Le monde évolue, le droit aussi
L’intelligence artificielle (IA) révolutionne le monde des affaires, et les juristes s’adaptent aux défis posés par son utilisation croissante dans divers secteurs, affirme Anthony de Fazekas, chef canadien, Technologie et innovation, agent de brevets et associé de Norton Rose Fulbright. Et ça ne fait que commencer. Quels sont les principaux défis juridiques liés à l’IA ?
Les juristes s’affairent à comprendre les risques juridiques que courent les entreprises qui conçoivent, acquièrent ou mettent en oeuvre des systèmes d’IA, un domaine de l’informatique qui comprend notamment l’apprentissage automatique, le traitement du langage naturel, le traitement de la parole, la robotique et la vision artificielle. Par son caractère autonome, qui doit être pris en compte dans toute évaluation des risques juridiques, l’IA innove. Quelles seront les répercussions de cette technologie sur les utilisateurs ? Qui sera responsable en cas de préjudice causé par une défectuosité d’un système d’IA ? Puisque ces systèmes sont mis au point en collaboration (concepteurs de logiciels, intégrateurs, gestionnaires de données), la traçabilité de l’erreur peut représenter un défi important. De plus, il existe peu de jurisprudence canadienne qui applique les principes de droit actuels à l’IA. Néanmoins, malgré l’absence de lois applicables à l’IA au Canada, nous ne sommes pas dans un far west juridique, et plusieurs normes s’appliquent déjà aux entreprises.
Comment minimiser ces risques ?
Pour se protéger contre d’éventuelles poursuites, notamment en matière de responsabilité civile, les entreprises doivent démontrer qu’elles ont fait preuve de diligence raisonnable : le degré de prudence, d’activité, de réaction et d’attention auquel on peut s’attendre d’une personne raisonnable et prudente dans une situation donnée. Les juristes aident donc les entreprises à adopter des normes appropriées pour limiter les risques liés à l’IA, notamment pour élaborer des ententes commerciales (afin de répartir équitablement les risques), des partenariats, des cadres de gouvernance clairs ou des mesures de protection de la propriété intellectuelle.
Quels sont les enjeux éthiques à surveiller ?

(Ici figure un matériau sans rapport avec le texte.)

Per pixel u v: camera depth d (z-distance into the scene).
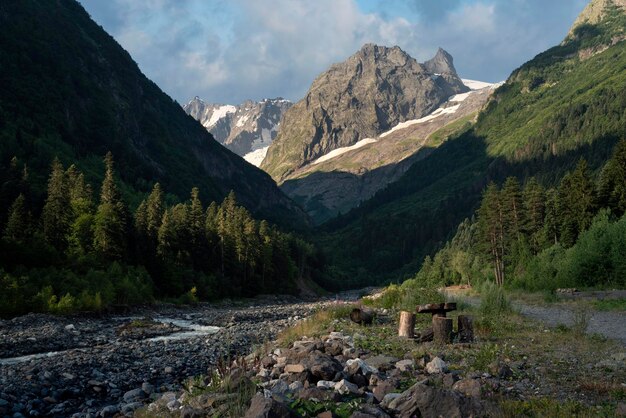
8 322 39.03
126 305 56.06
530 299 42.62
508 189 72.94
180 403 11.27
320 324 25.03
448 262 108.31
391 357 14.29
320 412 8.97
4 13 149.75
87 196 77.50
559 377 12.12
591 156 180.25
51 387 16.91
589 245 51.81
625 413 8.73
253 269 106.38
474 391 10.13
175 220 90.50
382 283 194.25
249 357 17.30
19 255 55.25
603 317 26.08
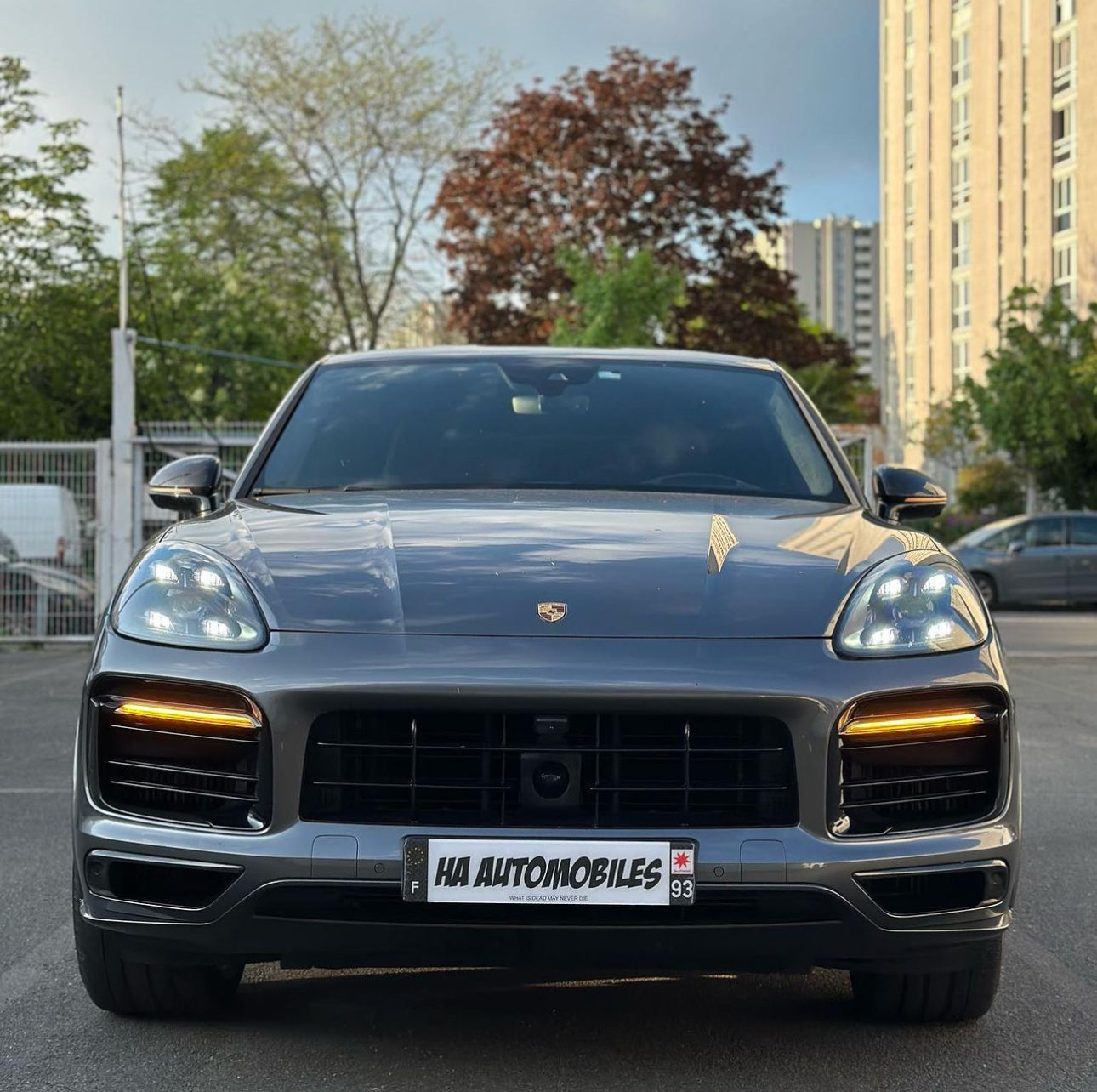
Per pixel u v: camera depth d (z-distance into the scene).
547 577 3.25
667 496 4.02
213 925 3.00
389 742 3.01
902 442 57.56
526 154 30.11
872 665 3.06
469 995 3.72
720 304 30.52
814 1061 3.26
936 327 54.12
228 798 3.04
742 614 3.13
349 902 2.98
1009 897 3.14
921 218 55.41
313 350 34.34
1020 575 21.39
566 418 4.46
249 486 4.21
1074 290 44.25
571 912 2.94
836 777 2.99
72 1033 3.43
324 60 33.75
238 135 33.66
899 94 57.47
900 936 3.02
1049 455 32.38
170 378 27.69
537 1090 3.07
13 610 13.79
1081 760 7.62
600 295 25.66
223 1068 3.20
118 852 3.07
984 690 3.12
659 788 2.99
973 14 50.12
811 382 57.91
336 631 3.07
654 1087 3.10
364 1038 3.39
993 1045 3.38
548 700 2.94
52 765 7.39
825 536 3.61
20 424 27.61
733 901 2.96
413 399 4.56
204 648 3.09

Un des principaux enjeux de l’IA concerne l’éthique. La collecte de données étant essentielle à la mise au point d’applications, plusieurs questions se posent quant au contrôle et à l’utilisation des données. Les risques de violation des droits de la personne sont grands. De fait, les lois canadiennes sur la protection de la vie privée datent de l’époque où l’IA tenait encore de la science-fiction, et elles mériteraient d’être adaptées. Bien que l’on entende de plus en plus parler d’« IA responsable », l’élaboration de normes éthiques et d’un cadre réglementaire clair pour les secteurs d’activité s’impose. La croissance et l’ampleur des enjeux liés à l’IA obligent les acteurs de la société (gouvernements, entreprises, organismes de réglementation, chercheurs et autres) à se mobiliser pour en assurer le déploiement adéquat. Il sera donc intéressant de surveiller les mesures prises à cet effet dans les prochaines années.